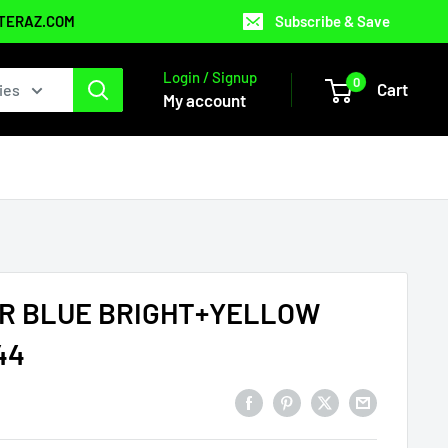
NTERAZ.COM
Subscribe & Save
Login / Signup
0
Cart
ies
My account
R BLUE BRIGHT+YELLOW
44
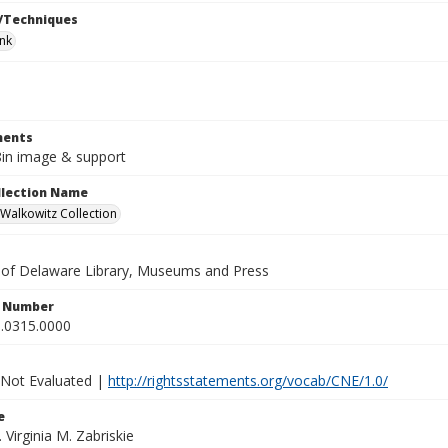
/Techniques
ink
ents
 8in image & support
ollection Name
alkowitz Collection
y of Delaware Library, Museums and Press
n Number
.0315.0000
 Not Evaluated |
http://rightsstatements.org/vocab/CNE/1.0/
e
. Virginia M. Zabriskie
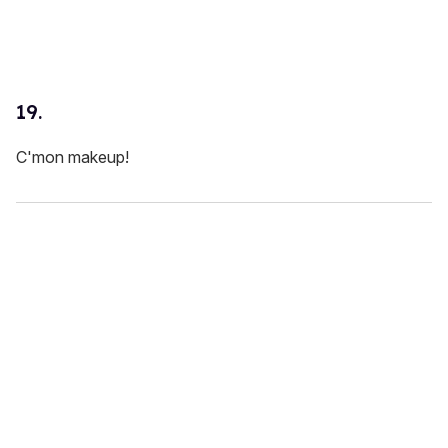
19.
C'mon makeup!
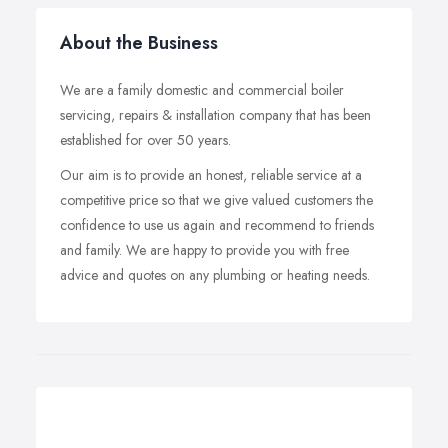
About the Business
We are a family domestic and commercial boiler
servicing, repairs & installation company that has been
established for over 50 years.
Our aim is to provide an honest, reliable service at a
competitive price so that we give valued customers the
confidence to use us again and recommend to friends
and family. We are happy to provide you with free
advice and quotes on any plumbing or heating needs.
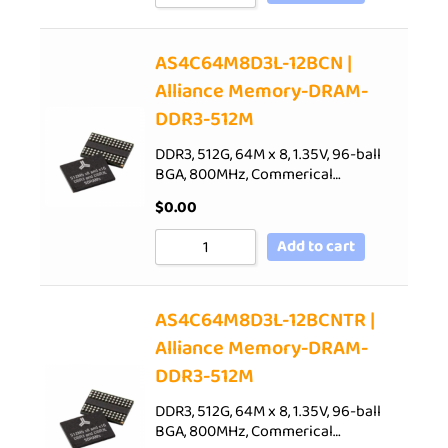
AS4C64M8D3L-12BCN |
Alliance Memory-DRAM-
DDR3-512M
DDR3, 512G, 64M x 8, 1.35V, 96-ball
BGA, 800MHz, Commerical…
$
0.00
Add to cart
AS4C64M8D3L-12BCNTR |
Alliance Memory-DRAM-
DDR3-512M
DDR3, 512G, 64M x 8, 1.35V, 96-ball
BGA, 800MHz, Commerical…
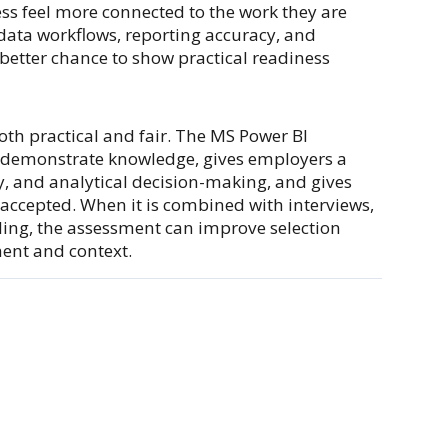
ss feel more connected to the work they are
data workflows, reporting accuracy, and
 better chance to show practical readiness
both practical and fair. The MS Power BI
o demonstrate knowledge, gives employers a
y, and analytical decision-making, and gives
 accepted. When it is combined with interviews,
rding, the assessment can improve selection
ment and context.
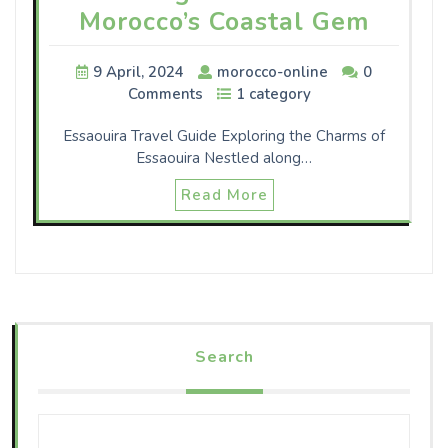
Morocco’s Coastal Gem
9 April, 2024
morocco-online
0
Comments
1 category
Essaouira Travel Guide Exploring the Charms of
Essaouira Nestled along…
Read More
Search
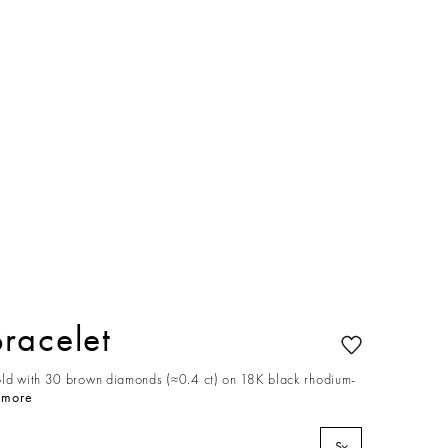
racelet
old with 30 brown diamonds (≈0.4 ct) on 18K black rhodium-
 more
S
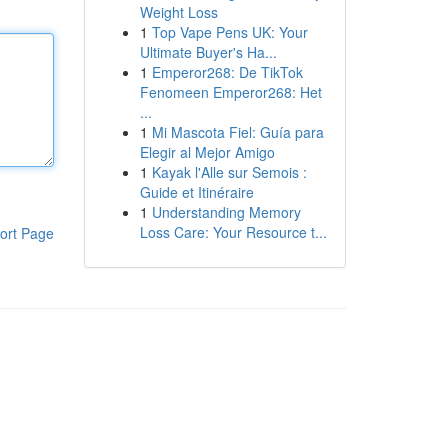
Weight Loss
1
Top Vape Pens UK: Your
Ultimate Buyer's Ha...
1
Emperor268: De TikTok
Fenomeen Emperor268: Het
...
1
Mi Mascota Fiel: Guía para
Elegir al Mejor Amigo
1
Kayak l'Alle sur Semois :
Guide et Itinéraire
1
Understanding Memory
Loss Care: Your Resource t...
ort Page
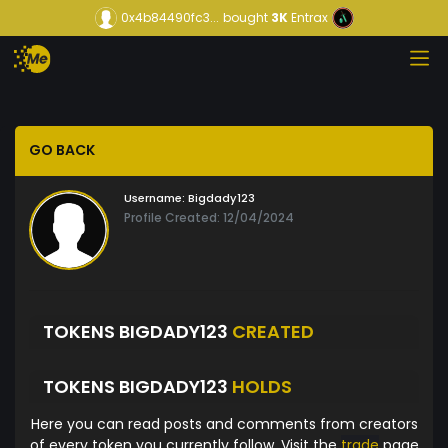
0x4b84490fc3...
bought
3K
Entrax
GO BACK
Username:
Bigdady123
Profile Created: 12/04/2024
TOKENS BIGDADY123
CREATED
TOKENS BIGDADY123
HOLDS
Here you can read posts and comments from creators
of every token you currently follow. Visit the
trade
page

About this exercise:
Which lines in the entries above contain "Loss"? Pull each of them out.

Finished task:
Weight Loss
Loss Care: Your Resource t...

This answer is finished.